Schweizerinnen und Schweizer werden im Vergleich zu Konsumenten in den Nachbarländern und im übrigen Europa kräftig zur Kasse gebeten. Dass die Schweiz eine Hochpreisinsel ist, verdeutlicht der K-Tipp seit zwei Jahren in jeder Ausgabe mit vielen Beispielen, die ihm aus der Leserschaft zugetragen werden.
Der Schweiz-Zuschlag hat nichts mit dem Schweizer Lohnniveau zu tun. Der frühere Preisüberwacher Rudolf Strahm stellt in einer vom «Tages-Anzeiger» veröffentlichten Analyse klar: «Die Hochpreissituation entsteht zu 80 Prozent dadurch, dass ausländische Konzerne die Schweiz über ihre Filialen oder Alleinimporteure teurer beliefern und dabei gleichzeitig verhindern, dass die Schweizer Detailhandelsfirmen im Ausland direkt einkaufen können.»
Genau da hakt ein neuer Artikel im Kartellgesetz ein. Er gibt Händlern aus der Schweiz das Recht, Produkte im Ausland zu gleichen Preisen wie die dortigen Unternehmen zu beschaffen. Gegen ausländische Hersteller und Lieferanten, die das verweigern oder verunmöglichen wollen, könnte die schweizerische Wettbewerbskommission Sanktionen einleiten.
Markenartikelanbieter und Händler profitieren
Im März befasst sich der Nationalrat mit dem Kartellgesetz. Bei der Mehrheit der vorberatenden Kommission ist die neue Regelung auf Granit gestossen. Umso nötiger wäre ein entschlossenes Engagement des Detailhandels. Doch daraus wird wohl nichts.

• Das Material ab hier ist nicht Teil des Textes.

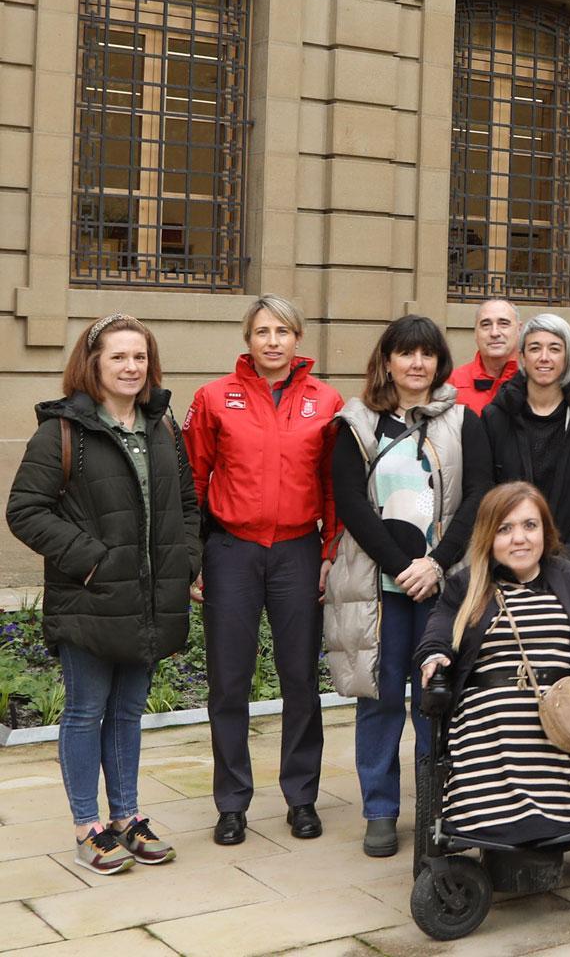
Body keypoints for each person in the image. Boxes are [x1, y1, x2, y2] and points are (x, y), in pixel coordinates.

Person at [8, 314, 198, 876]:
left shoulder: (163, 428)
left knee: (127, 714)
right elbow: (25, 511)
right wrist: (92, 561)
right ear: (92, 364)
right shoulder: (63, 431)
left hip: (146, 601)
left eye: (139, 357)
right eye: (118, 357)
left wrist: (185, 561)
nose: (131, 367)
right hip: (88, 600)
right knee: (86, 712)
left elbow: (187, 505)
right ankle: (87, 826)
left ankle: (126, 818)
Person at [182, 295, 342, 847]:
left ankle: (302, 799)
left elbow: (334, 486)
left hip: (298, 550)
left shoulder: (326, 401)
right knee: (229, 681)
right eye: (261, 331)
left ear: (298, 339)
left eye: (282, 331)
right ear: (247, 340)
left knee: (300, 678)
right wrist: (193, 557)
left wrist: (330, 553)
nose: (272, 341)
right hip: (231, 551)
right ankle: (231, 804)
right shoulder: (212, 398)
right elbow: (193, 482)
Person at [327, 314, 487, 858]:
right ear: (388, 360)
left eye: (427, 355)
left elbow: (479, 497)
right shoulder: (355, 423)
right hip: (379, 591)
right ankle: (380, 809)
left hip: (442, 590)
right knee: (380, 699)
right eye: (406, 354)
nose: (416, 364)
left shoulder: (464, 421)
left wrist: (436, 564)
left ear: (440, 362)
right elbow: (351, 503)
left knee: (436, 699)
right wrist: (402, 567)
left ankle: (436, 806)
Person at [416, 482, 570, 842]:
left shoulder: (568, 577)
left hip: (557, 713)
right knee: (497, 724)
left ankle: (556, 819)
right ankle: (492, 820)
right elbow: (440, 624)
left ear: (545, 531)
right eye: (505, 529)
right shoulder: (467, 584)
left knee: (556, 738)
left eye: (530, 526)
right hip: (488, 715)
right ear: (488, 536)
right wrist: (434, 654)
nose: (520, 539)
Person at [469, 314, 570, 592]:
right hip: (508, 569)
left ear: (567, 358)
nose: (544, 357)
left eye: (554, 348)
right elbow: (484, 493)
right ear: (522, 357)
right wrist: (514, 558)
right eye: (535, 348)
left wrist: (567, 566)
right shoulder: (496, 417)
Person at [448, 298, 521, 413]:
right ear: (475, 333)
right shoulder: (452, 384)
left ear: (519, 329)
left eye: (503, 324)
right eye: (486, 325)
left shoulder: (533, 380)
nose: (494, 333)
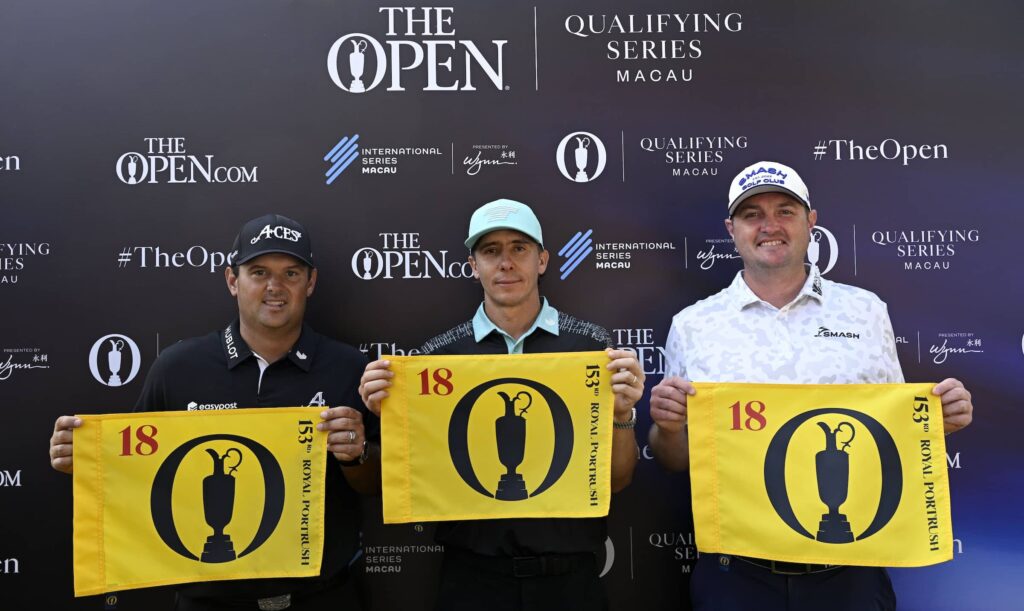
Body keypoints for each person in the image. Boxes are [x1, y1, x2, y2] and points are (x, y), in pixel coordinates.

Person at [648, 161, 975, 611]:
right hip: (738, 574)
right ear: (731, 229)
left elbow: (895, 434)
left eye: (785, 211)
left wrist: (938, 423)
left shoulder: (865, 312)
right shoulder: (692, 325)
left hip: (850, 570)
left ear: (811, 222)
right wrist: (667, 428)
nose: (769, 226)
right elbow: (675, 459)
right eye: (752, 215)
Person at [49, 213, 380, 611]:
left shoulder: (349, 367)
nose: (275, 287)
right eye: (258, 272)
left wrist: (356, 453)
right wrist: (85, 460)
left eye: (291, 273)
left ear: (310, 283)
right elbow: (134, 475)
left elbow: (375, 483)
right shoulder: (178, 368)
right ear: (231, 280)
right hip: (209, 601)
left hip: (322, 598)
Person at [359, 199, 643, 611]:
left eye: (519, 248)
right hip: (471, 580)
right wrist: (387, 416)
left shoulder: (591, 349)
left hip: (570, 581)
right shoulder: (436, 359)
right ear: (473, 266)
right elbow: (411, 473)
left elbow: (616, 481)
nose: (506, 262)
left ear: (542, 260)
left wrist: (622, 415)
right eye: (491, 251)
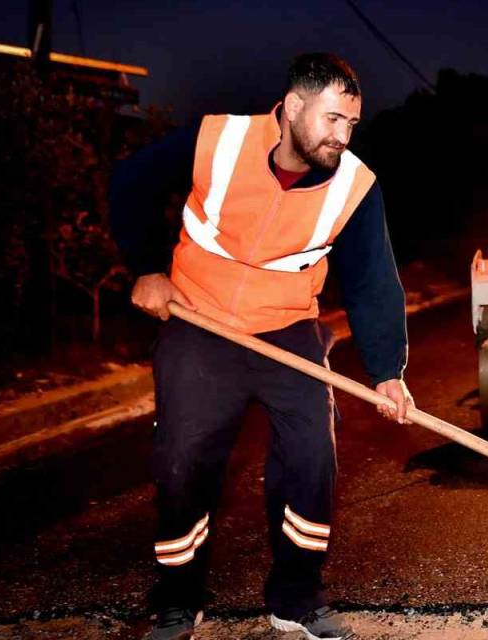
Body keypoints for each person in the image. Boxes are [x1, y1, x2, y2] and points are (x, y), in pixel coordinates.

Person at [108, 53, 414, 640]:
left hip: (287, 324)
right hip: (199, 317)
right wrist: (147, 268)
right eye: (331, 120)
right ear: (293, 107)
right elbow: (131, 181)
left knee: (311, 457)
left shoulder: (355, 184)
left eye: (351, 124)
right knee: (180, 460)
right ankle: (178, 598)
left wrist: (387, 371)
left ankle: (296, 598)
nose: (342, 136)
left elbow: (374, 280)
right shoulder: (218, 139)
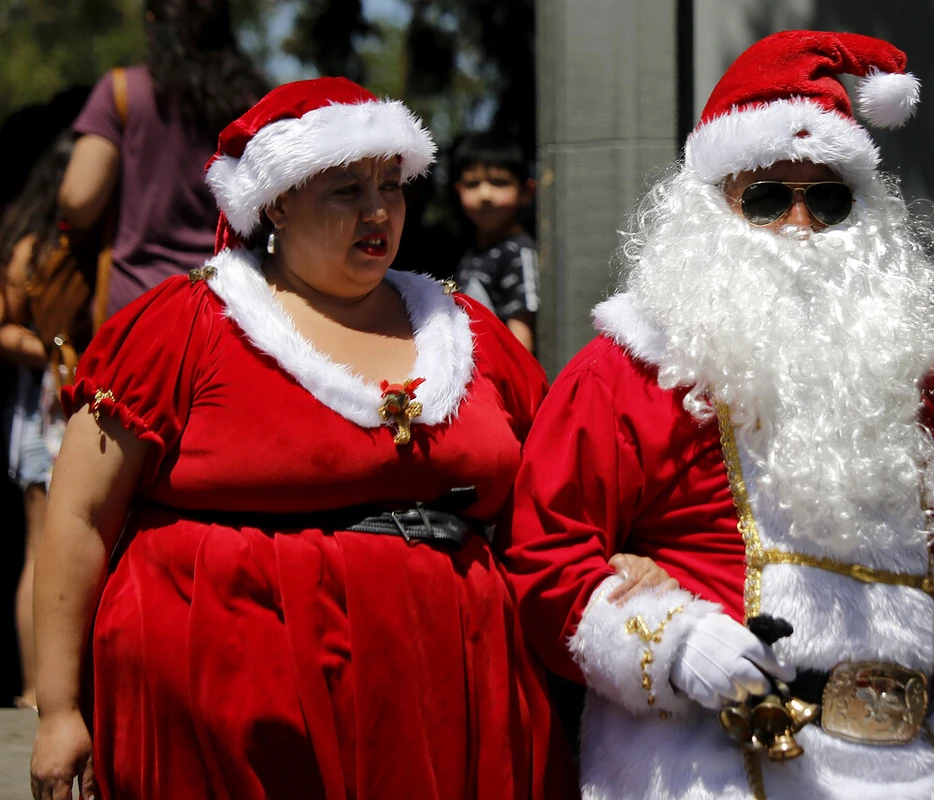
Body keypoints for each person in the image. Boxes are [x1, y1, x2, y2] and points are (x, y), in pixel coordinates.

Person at [504, 30, 934, 800]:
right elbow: (545, 562)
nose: (801, 226)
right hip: (708, 773)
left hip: (912, 773)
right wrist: (673, 644)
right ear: (712, 204)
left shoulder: (922, 386)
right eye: (769, 197)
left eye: (830, 198)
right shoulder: (627, 372)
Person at [30, 76, 595, 800]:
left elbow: (554, 503)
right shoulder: (184, 326)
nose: (377, 209)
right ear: (278, 202)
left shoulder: (468, 331)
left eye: (390, 185)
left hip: (444, 702)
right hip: (227, 715)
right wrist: (59, 710)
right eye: (345, 189)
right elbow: (78, 515)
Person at [57, 0, 266, 320]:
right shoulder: (257, 106)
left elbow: (79, 200)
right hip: (231, 309)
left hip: (136, 310)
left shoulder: (123, 92)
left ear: (153, 20)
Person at [0, 132, 77, 711]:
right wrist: (55, 352)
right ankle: (34, 690)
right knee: (42, 547)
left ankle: (45, 687)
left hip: (60, 399)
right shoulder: (35, 249)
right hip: (49, 402)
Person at [451, 132, 540, 352]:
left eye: (499, 182)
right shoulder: (474, 250)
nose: (485, 194)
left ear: (527, 191)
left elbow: (521, 340)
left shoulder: (519, 252)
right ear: (459, 190)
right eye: (473, 184)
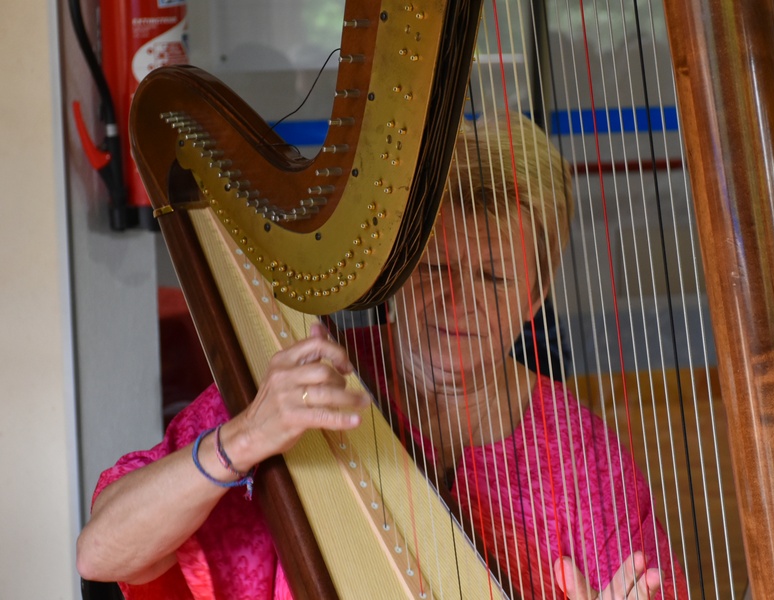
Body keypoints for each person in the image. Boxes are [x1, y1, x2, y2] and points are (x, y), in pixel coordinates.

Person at [77, 113, 685, 600]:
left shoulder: (587, 463)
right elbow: (101, 552)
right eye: (437, 268)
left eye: (493, 278)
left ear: (535, 296)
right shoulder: (310, 378)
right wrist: (242, 440)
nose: (459, 301)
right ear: (392, 274)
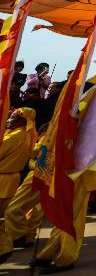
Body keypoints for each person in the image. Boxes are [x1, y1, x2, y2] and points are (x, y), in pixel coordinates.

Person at [0, 108, 36, 264]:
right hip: (9, 178)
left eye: (13, 117)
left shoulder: (16, 135)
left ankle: (5, 247)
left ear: (23, 120)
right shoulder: (25, 134)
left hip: (4, 180)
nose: (9, 120)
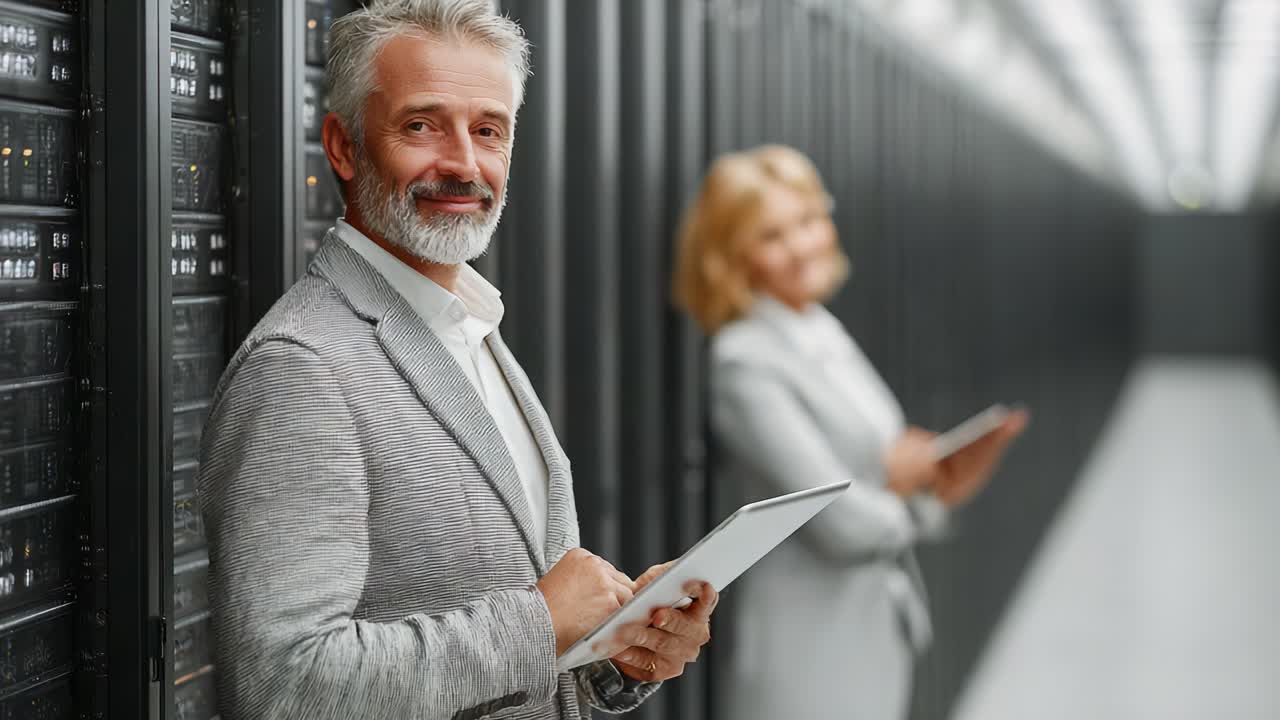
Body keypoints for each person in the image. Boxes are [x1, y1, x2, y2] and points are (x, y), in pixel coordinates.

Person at [196, 2, 715, 718]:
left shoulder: (471, 326)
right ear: (343, 147)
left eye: (488, 130)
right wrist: (538, 621)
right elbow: (283, 685)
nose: (463, 164)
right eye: (420, 125)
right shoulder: (301, 369)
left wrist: (615, 650)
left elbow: (520, 631)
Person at [672, 145, 1028, 720]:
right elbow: (838, 522)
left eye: (808, 221)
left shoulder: (817, 326)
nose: (801, 246)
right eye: (771, 236)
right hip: (808, 644)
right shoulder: (746, 361)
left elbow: (881, 470)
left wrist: (936, 479)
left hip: (870, 623)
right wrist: (914, 492)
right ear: (733, 256)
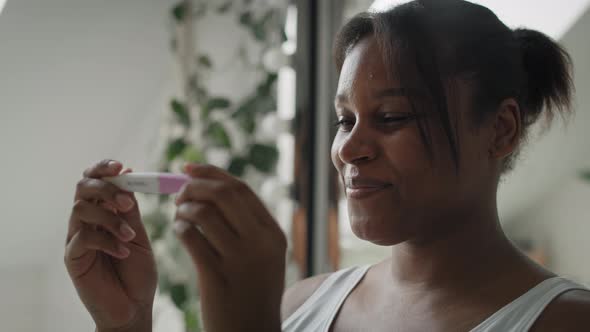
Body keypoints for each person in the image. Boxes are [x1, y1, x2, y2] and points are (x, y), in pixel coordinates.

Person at [65, 1, 590, 331]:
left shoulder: (566, 322)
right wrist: (127, 322)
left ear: (500, 129)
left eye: (391, 116)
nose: (348, 149)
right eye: (345, 119)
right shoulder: (302, 303)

Grund: Die Interessengemeinschaft (IG) Detailhandel Schweiz hat eine Kehrtwende gemacht. Der IG gehören Coop, Manor, Migros, Denner, Valora und Charles Vögele an. Noch vor zwei Jahren unterstützte sie einen Vorstoss von SP-Nationalrätin Prisca Birrer-Heimo, der Präsidentin der Stiftung für Konsumentenschutz. Dieser hatte praktisch die gleiche Stossrichtung wie der neue Artikel – und wurde von der IG sinngemäss als wegweisend bezeichnet.
Tempi passati. Nur noch die Migros und ihre Tochter Denner vertreten diese Position, wie die Migros sagt. Gerne hätte der K-Tipp von Coop, Manor, Valora und Charles Vögele erfahren, was sie zur Kehrtwende veranlasst hat. Antworten gab es keine.
Das nährt den Verdacht, dass sich die meisten Detailhändler dank hoher Gewinnmargen mit der Hochpreisinsel Schweiz bestens arrangiert haben. Preisüberwacher Stefan Meierhans hat schon vor eineinhalb Jahren festgehalten: «Solange es die Wettbewerbssituation erlaubt, leben sowohl Detailhandel als auch Markenartikelanbieter relativ gut mit Preisen, die die Zahlungsbereitschaft der Kunden abschöpfen: Beide profitieren – die Kunden bezahlen.»